I did this with my BDs even. Don't argue, just don't do anything for them. No rides to school. I don't care how far it is. They can walk or stay home.

"Evil Stepmothers aren't born, it comes with the territory"

Crizzle's picture

doesn't mean you HAVE to drive him anywhere. You are not legally responsible for this kid. Is your name anywhere in that arrangement on the custody papers? Does it say that if DH is incapacitated, you have to transport him? If not, then I'd say, "Sorry, DH is in the hospital and you are not my responsibility and I will not be your doormat anymore". God bless you, girl. I would have told him to get the heck out of my car and call his mommy to come get him. Don't drive him around anymore. He IS NOT your responsibility and his attitude is ridiculous.
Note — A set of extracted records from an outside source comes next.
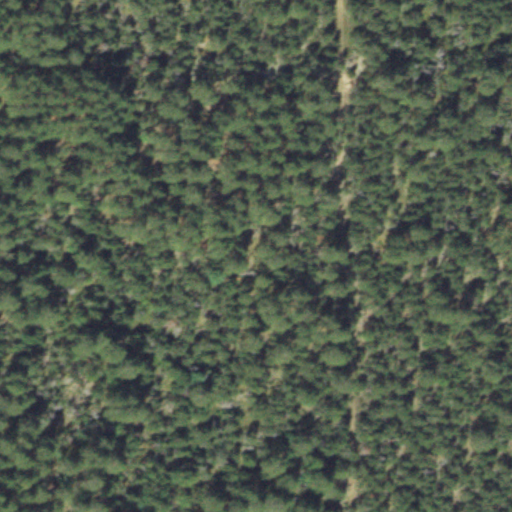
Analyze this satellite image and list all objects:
road: (337, 256)
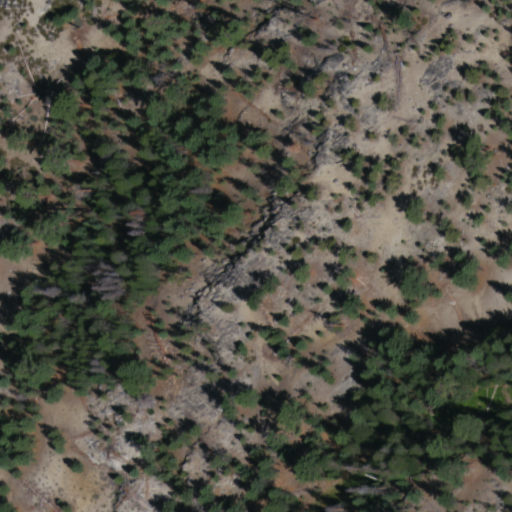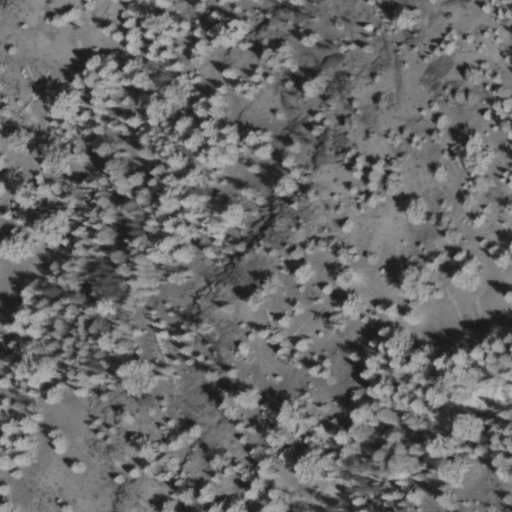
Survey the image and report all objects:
road: (349, 441)
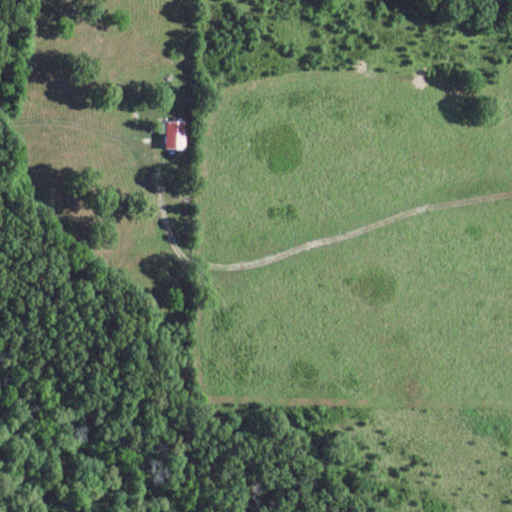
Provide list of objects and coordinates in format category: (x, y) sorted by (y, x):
building: (174, 135)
"If your going through hell, keep on going, don't slow down, if you're scared, don't show it, you might get out before the devil even knows you're there" -Rodney Atkins

goodenuf's picture

...for the support and kind words. I even cried a little, you are such supportive bunch of people here!
I have never thought that he is NOT MY RESPONSIBILTY! No he is not. He has his BM and BD and has great relationship with both, so who am I here then? A maid, a cook, a driver? I've heard from him, You are not my mother. Correct, but who am i , a step mother? What is it? What does that mean to be a SM to a kid who has both parents? I understand if he wouldn't have a BM, then I am "stepping in" trying to replace his mom, but where am i stepping in in this awkward situation?? Somewhere on this forum I've read that one of SMs called herself 'your father's second wife' who actually has nothing to do with her SS, who was a teenager too. I am sorry if it's sounds harsh, but I agree with this position, and ready to adopt it.